[[ Data for the task open ]]

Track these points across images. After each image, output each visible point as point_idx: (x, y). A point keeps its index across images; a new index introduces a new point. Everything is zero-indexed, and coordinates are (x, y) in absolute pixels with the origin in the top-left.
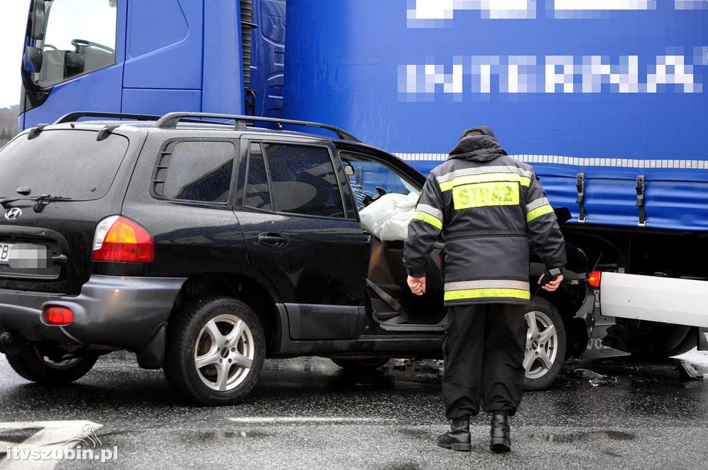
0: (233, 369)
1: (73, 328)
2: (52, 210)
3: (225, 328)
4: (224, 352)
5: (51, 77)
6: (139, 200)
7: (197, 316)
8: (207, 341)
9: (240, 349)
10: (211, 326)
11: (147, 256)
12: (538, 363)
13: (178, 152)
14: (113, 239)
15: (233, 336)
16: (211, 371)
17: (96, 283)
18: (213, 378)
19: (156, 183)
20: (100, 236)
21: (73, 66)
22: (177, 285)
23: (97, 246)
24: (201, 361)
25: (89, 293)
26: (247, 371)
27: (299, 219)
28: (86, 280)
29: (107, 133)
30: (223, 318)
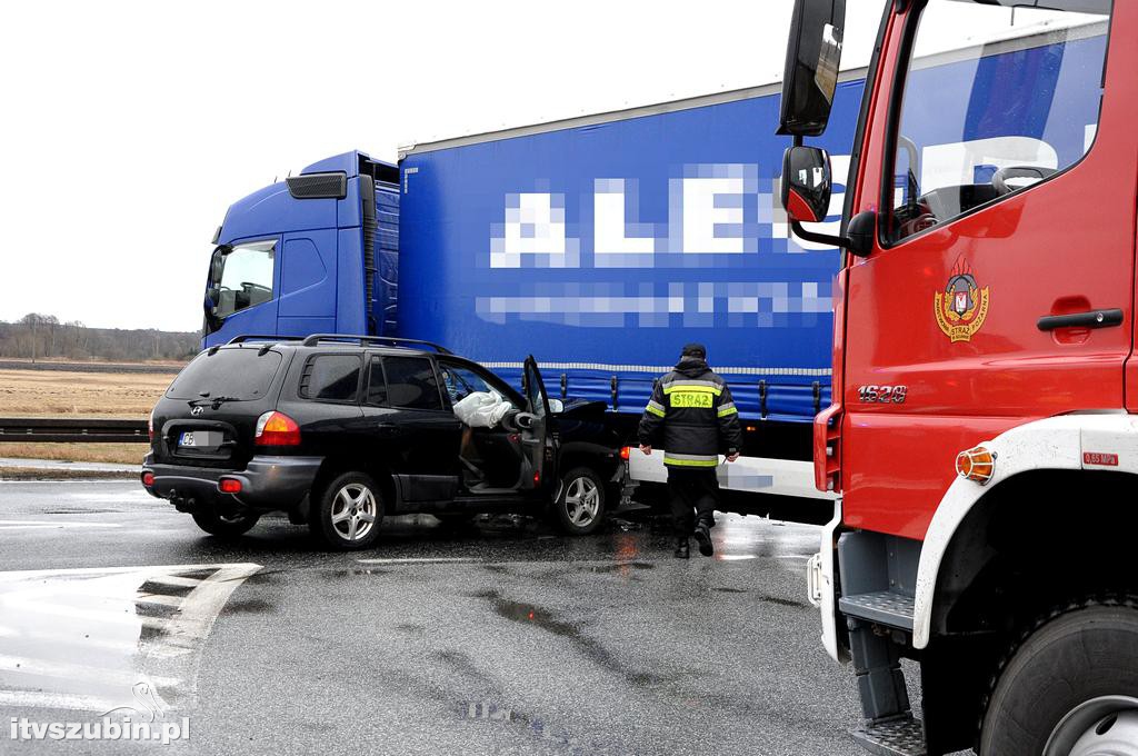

[[ Data for the task closed ]]

_Exercise:_ All entries must be output unchanged, with every picture omitted.

_Output for this exercise:_
Track these points across images. After each image, output each visible point as point_idx: (x, y). A point keeps its index across images; a new index introduces a new point. Everything is zero-indexed, and coordinates are (x, y) in absolute pixels with the origin in the top-left.
0: (233, 369)
1: (73, 328)
2: (52, 210)
3: (225, 328)
4: (224, 352)
5: (51, 77)
6: (139, 200)
7: (197, 316)
8: (207, 341)
9: (240, 349)
10: (211, 326)
11: (147, 256)
12: (538, 363)
13: (178, 152)
14: (113, 239)
15: (233, 336)
16: (211, 371)
17: (96, 283)
18: (213, 378)
19: (156, 183)
20: (100, 236)
21: (73, 66)
22: (177, 285)
23: (97, 246)
24: (201, 361)
25: (89, 293)
26: (247, 371)
27: (299, 219)
28: (86, 280)
29: (107, 133)
30: (223, 318)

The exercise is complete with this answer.